The answer is no. The established security layers from the open source and Linux world are also available certified for SAP environments. Supported by an automation solution, they can even simplify and increase IT security. In the Linux area, many proven features are available that sustainably improve IT security. In the meantime, they can also be used in the SAP area in an increasingly curated and certified manner.
One example is the SELinux security architecture, which defines access controls for a system's applications, processes, and files based on security policies. Since the end of last year, SELinux in Red Hat Enterprise Linux has also been certified for SAP production environments by SAP. Linux operating systems for SAP solutions can also provide other security features. These include preventing the use of undesired applications or protecting business-critical data with network-based hard disk encryption - for SAP Hana data at rest, for example.
SAP users also benefit in particular from the Red Hat Insights managed service, which includes proprietary rule sets for use in SAP. The service provides risk analysis, proactive infrastructure management, and automatic remediation of potential software security and configuration issues. With a focus on operations, security, and business, the service analyzes platforms and applications for security and performance risks, enabling better management of SAP landscapes.

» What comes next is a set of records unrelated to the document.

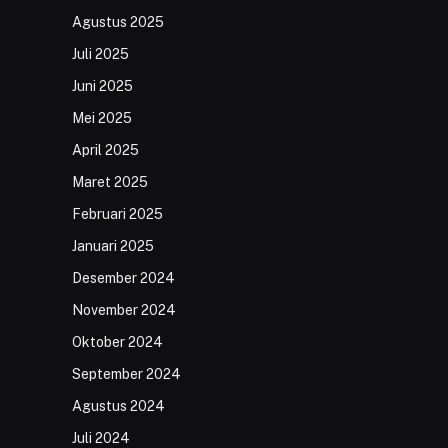
Agustus 2025
Juli 2025
Juni 2025
Mei 2025
April 2025
Maret 2025
Februari 2025
Januari 2025
Desember 2024
November 2024
Oktober 2024
September 2024
Agustus 2024
Juli 2024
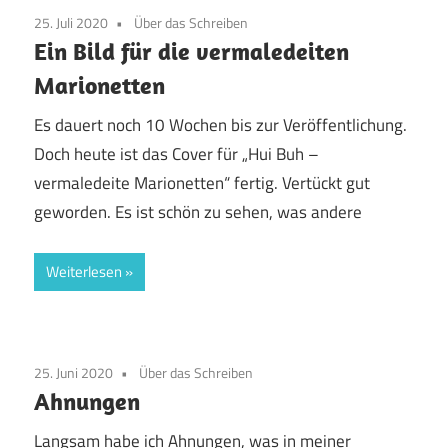
25. Juli 2020
Über das Schreiben
Ein Bild für die vermaledeiten
Marionetten
Es dauert noch 10 Wochen bis zur Veröffentlichung.
Doch heute ist das Cover für „Hui Buh –
vermaledeite Marionetten“ fertig. Vertückt gut
geworden. Es ist schön zu sehen, was andere
Weiterlesen
25. Juni 2020
Über das Schreiben
Ahnungen
Langsam habe ich Ahnungen, was in meiner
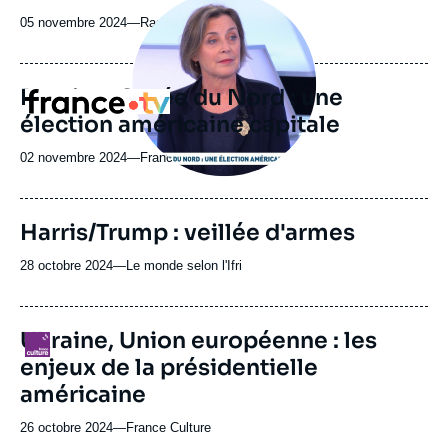
Image
principale
05 novembre 2024
—
Nom
Radio Classique
médiatique
du
journal,
revue
Poutine, Corée du Nord : une
Logo
ou
élection américaine capitale
émission
02 novembre 2024
—
Nom
France TV
du
journal,
revue
URL
Harris/Trump : veillée d'armes
ou
de
Spotify
émission
28 octobre 2024
—
Nom
Le monde selon l'Ifri
du
journal,
revue
Ukraine, Union européenne : les
Logo
ou
enjeux de la présidentielle
émission
américaine
26 octobre 2024
—
Nom
France Culture
du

The Linux operating system for SAP solutions can also have several security-related certifications and validations. These include FIPS (Federal Information Processing Standard) in the area of cryptography or the Common Criteria for Information Technology Security Evaluation. Regular validations regarding applicable hardware and software versions offer users more flexibility. With a certified operating system for SAP solutions, the basis for high security of the digital core is thus available. But the topic of security must be viewed more holistically.
For example, SAP users face the challenge of patching their IT landscapes quickly and securely, proactively monitoring business-critical systems, and resolving problems immediately. It should also be possible to perform maintenance activities with virtually no downtime, for example for SAP Hana. This is where the automation tool Ansible comes into play, which provides automated support for security and incident management processes - for example, with the creation of playbooks for the execution of patches, even specifically adapted to the operation of SAP.
The automation of IT security offers companies the opportunity to integrate isolated solutions, standardize processes and thus improve IT security in general. After all, companies generally use a large number of individual security tools. A company can overcome the associated management challenges by introducing automated workflows based on a security automation solution.
An automation solution such as Red Hat Ansible Automation Platform can be integrated into existing tools and processes using RESTful APIs and a self-service portal. For example, the following elementary security solutions can be integrated and orchestrated: SIEM (Security Information and Event Management), IDS (Intrusion Detection System) and IPS (Intrusion Prevention System), enterprise firewalls, PAM (Privileged Access Management) or endpoint protection platforms. This comprehensive integration and automation can simplify and enhance IT security.
The examples from the non-SAP and open source world, such as SELinux, Red Hat Insights or Red Hat Ansible Automation Platform, show how higher security can be enabled in IT.